公开(公告)号：US08326469B2

公开(公告)日：2012-12-04

申请号：US11826486

申请日：2007-07-16

Applicant: Emilie Phillips ,  Aaron Powers ,  Andrew Shein ,  Josef P. Jamieson ,  Tyson Sawyer

Inventor： Emilie Phillips ,  Aaron Powers ,  Andrew Shein ,  Josef P. Jamieson ,  Tyson Sawyer

IPC: G05D1/00

CPC classification number: G05D1/0088 ,  G05D2201/0209

Abstract: A method for enhancing operational efficiency of a remote vehicle using a diagnostic behavior. The method comprises inputting and analyzing data received from a plurality of sensors to determine the existence of deviations from normal operation of the remote vehicle, updating parameters in a reference mobility model based on deviations from normal operation, and revising strategies to achieve an operational goal of the remote vehicle to accommodate deviations from normal operation.
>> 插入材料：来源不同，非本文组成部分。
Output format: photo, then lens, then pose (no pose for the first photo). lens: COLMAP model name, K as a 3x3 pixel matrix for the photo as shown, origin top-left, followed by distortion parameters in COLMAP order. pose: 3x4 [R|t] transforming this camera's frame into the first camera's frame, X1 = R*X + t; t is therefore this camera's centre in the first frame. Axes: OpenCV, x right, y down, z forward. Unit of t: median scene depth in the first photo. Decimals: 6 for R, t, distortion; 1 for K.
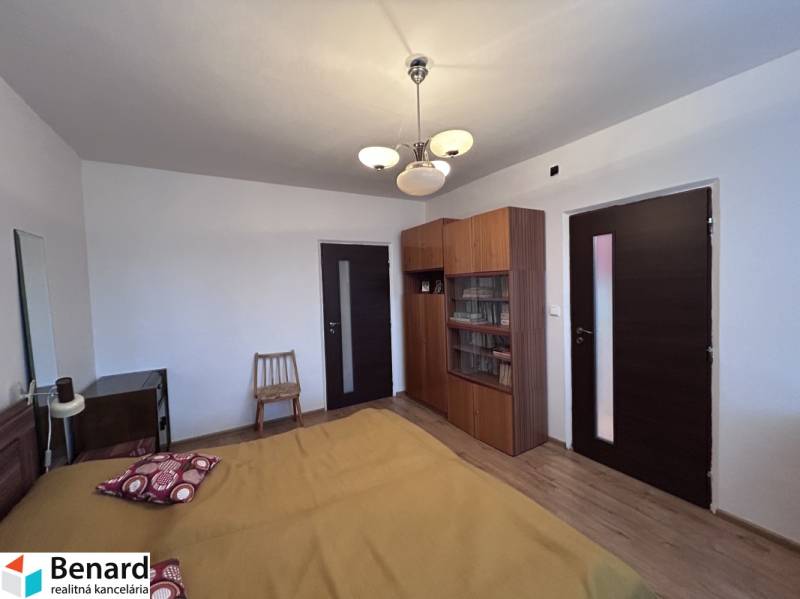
lens RADIAL K [[321.3, 0, 399.1], [0, 321.3, 299.5], [0, 0, 1]] dist [-0.004099, 0.000871]
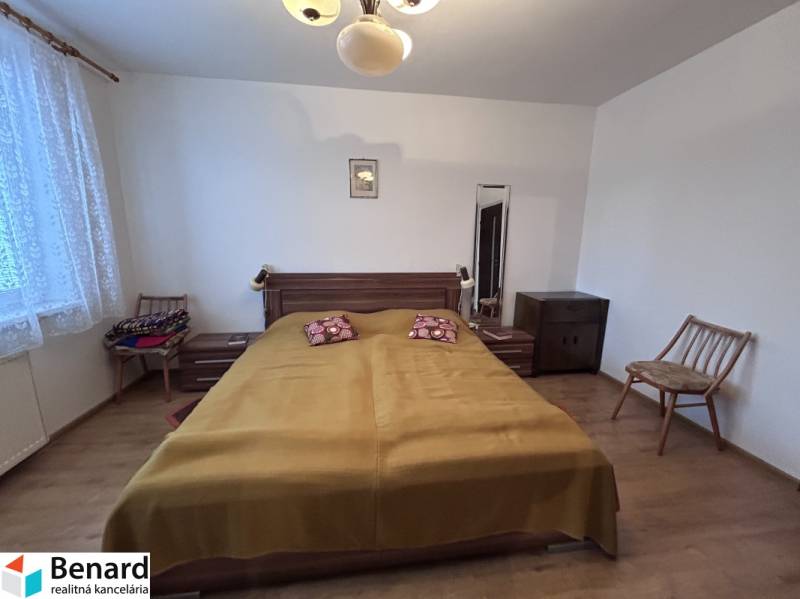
lens RADIAL K [[321.3, 0, 401.7], [0, 321.3, 300.0], [0, 0, 1]] dist [-0.004099, 0.000871]
pose [[-0.376801, 0.211989, -0.901710, 0.387137], [-0.047684, 0.967730, 0.247436, -0.003067], [0.925066, 0.136231, -0.354534, 0.671533]]
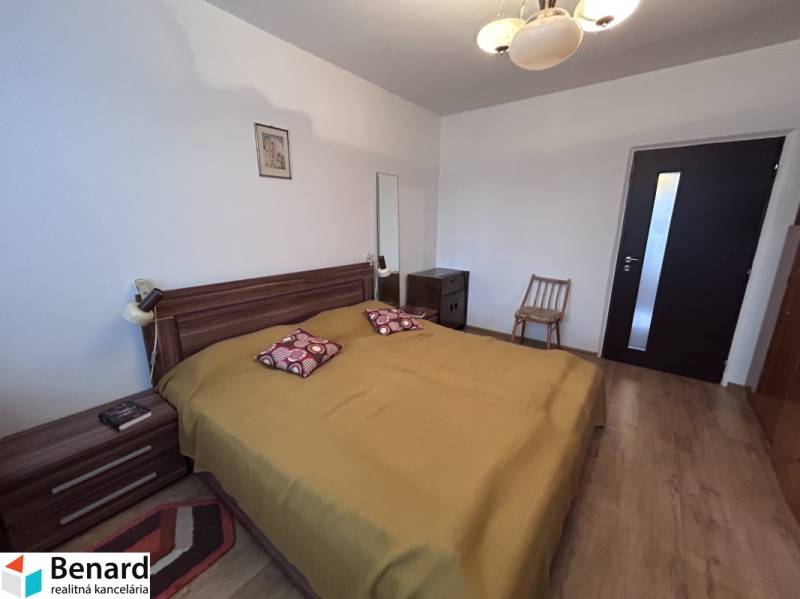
lens RADIAL K [[321.3, 0, 405.1], [0, 321.3, 299.8], [0, 0, 1]] dist [-0.004099, 0.000871]
pose [[0.382263, 0.254417, -0.888339, 0.352214], [-0.063617, 0.966316, 0.249374, 0.012148], [0.921861, -0.038813, 0.385572, 0.202007]]
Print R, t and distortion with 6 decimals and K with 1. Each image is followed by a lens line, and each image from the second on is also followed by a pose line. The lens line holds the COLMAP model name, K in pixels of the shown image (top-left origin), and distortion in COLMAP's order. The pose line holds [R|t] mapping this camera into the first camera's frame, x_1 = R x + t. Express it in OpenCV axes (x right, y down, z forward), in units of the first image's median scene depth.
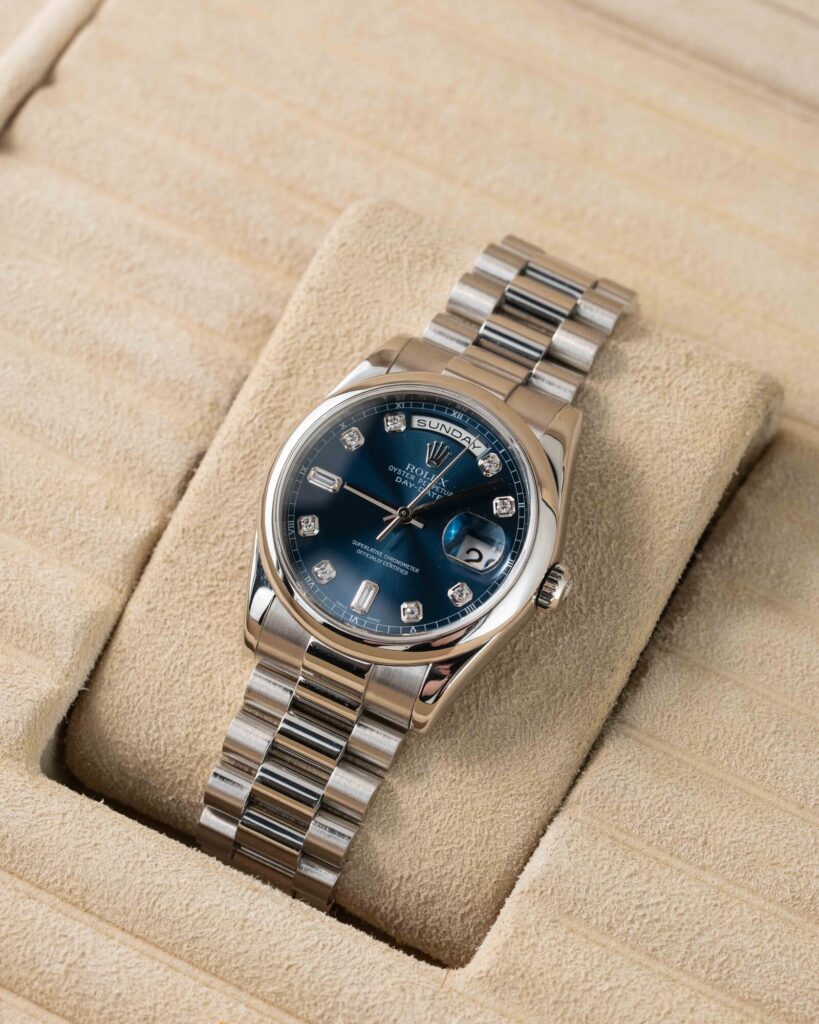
lens RADIAL K [[4206.9, 0, 409.5], [0, 4206.9, 512.0], [0, 0, 1]] dist [-0.087920, 2.062080]
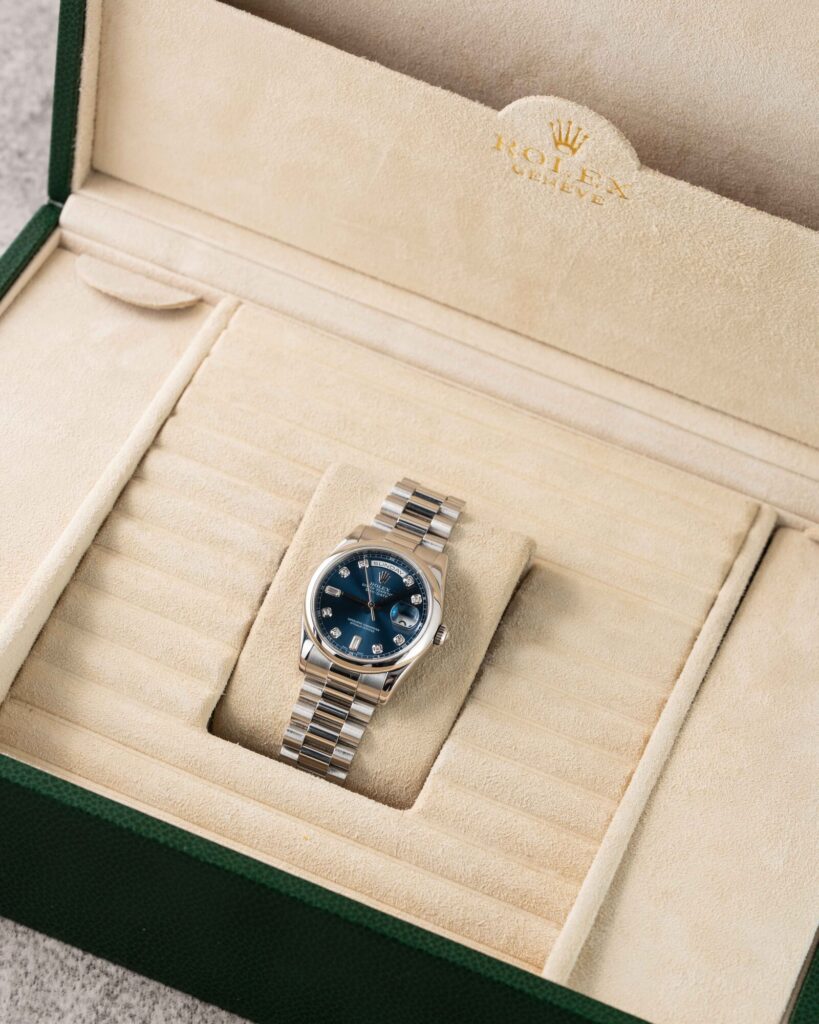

An embedded simulation and training system for a remote vehicle. The system comprises a software architecture installed on the operator control unit and including software routines and drivers capable of carrying out mission simulations and training.

Abstract translation: 一种使用诊断行为提高远程车辆的操作效率的方法。 该方法包括输入和分析从多个传感器接收到的数据，以确定与远程车辆的正常操作的偏差的存在，基于与正常操作的偏差来更新参考移动性模型中的参数，以及修改策略以实现操作目标 远程车辆以适应偏离正常操作。 一种用于远程车辆的嵌入式仿真和训练系统。 该系统包括安装在操作员控制单元上的软件架构，并且包括能够进行任务模拟和训练的软件程序和驱动程序。

公开(公告)号：US20120303179A1

公开(公告)日：2012-11-29

申请号：US13134009

申请日：2011-05-26

Applicant: Hagen Schempf

Inventor： Hagen Schempf

IPC: G05D1/00 ,  G06F19/00

CPC classification number: B64C39/022 ,  B25J11/002 ,  B64C27/20 ,  B64C39/024 ,  B64C2201/027 ,  B64C2201/042 ,  B64C2201/108 ,  B64C2201/127 ,  B64C2201/148 ,  F41H7/005 ,  G05D1/0038 ,  G05D1/0866 ,  G05D2201/0209

Abstract: A robot surveillance system includes a robot chassis, a drive subsystem for the chassis, a dock on the chassis, and a payout device associated with the chassis. A flying module is configured to be received in the dock and includes at least one rotor powered by a motor and a body portion including an imager. A tether is coupled to the payout device of the robot and to the flying module for allowing the flying module to climb out of the dock when powered to gain elevation for surveillance and imaging via the imager and for retracting the flying module to land on the robot and reside in the chassis dock after surveillance.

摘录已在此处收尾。